◆ Exercise details ◆
This exercise asks for every line of the material that contains the word "left".

◆ Study material ◆
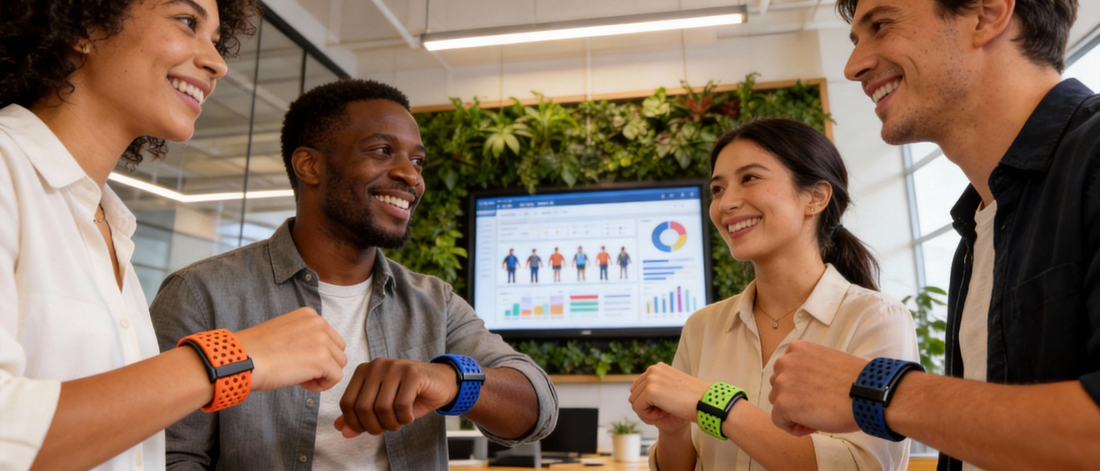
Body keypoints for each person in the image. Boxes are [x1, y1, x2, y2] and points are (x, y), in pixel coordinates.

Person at [0, 1, 349, 470]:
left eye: (216, 39)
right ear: (83, 25)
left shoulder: (106, 222)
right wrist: (234, 356)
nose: (218, 63)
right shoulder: (7, 172)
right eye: (188, 23)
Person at [150, 79, 558, 470]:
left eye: (417, 161)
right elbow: (165, 457)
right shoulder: (202, 294)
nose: (411, 175)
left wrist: (450, 380)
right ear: (309, 165)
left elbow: (538, 408)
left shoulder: (434, 302)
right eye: (382, 151)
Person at [767, 0, 1100, 469]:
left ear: (987, 14)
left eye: (881, 25)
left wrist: (877, 390)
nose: (853, 66)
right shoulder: (976, 231)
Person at [628, 118, 918, 471]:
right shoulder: (703, 326)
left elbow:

◆ Answer to the exercise ◆
left eye: (216, 39)
left shoulder: (106, 222)
left eye: (417, 161)
left wrist: (450, 380)
left elbow: (538, 408)
left shoulder: (434, 302)
left ear: (987, 14)
left eye: (881, 25)
left wrist: (877, 390)
left elbow:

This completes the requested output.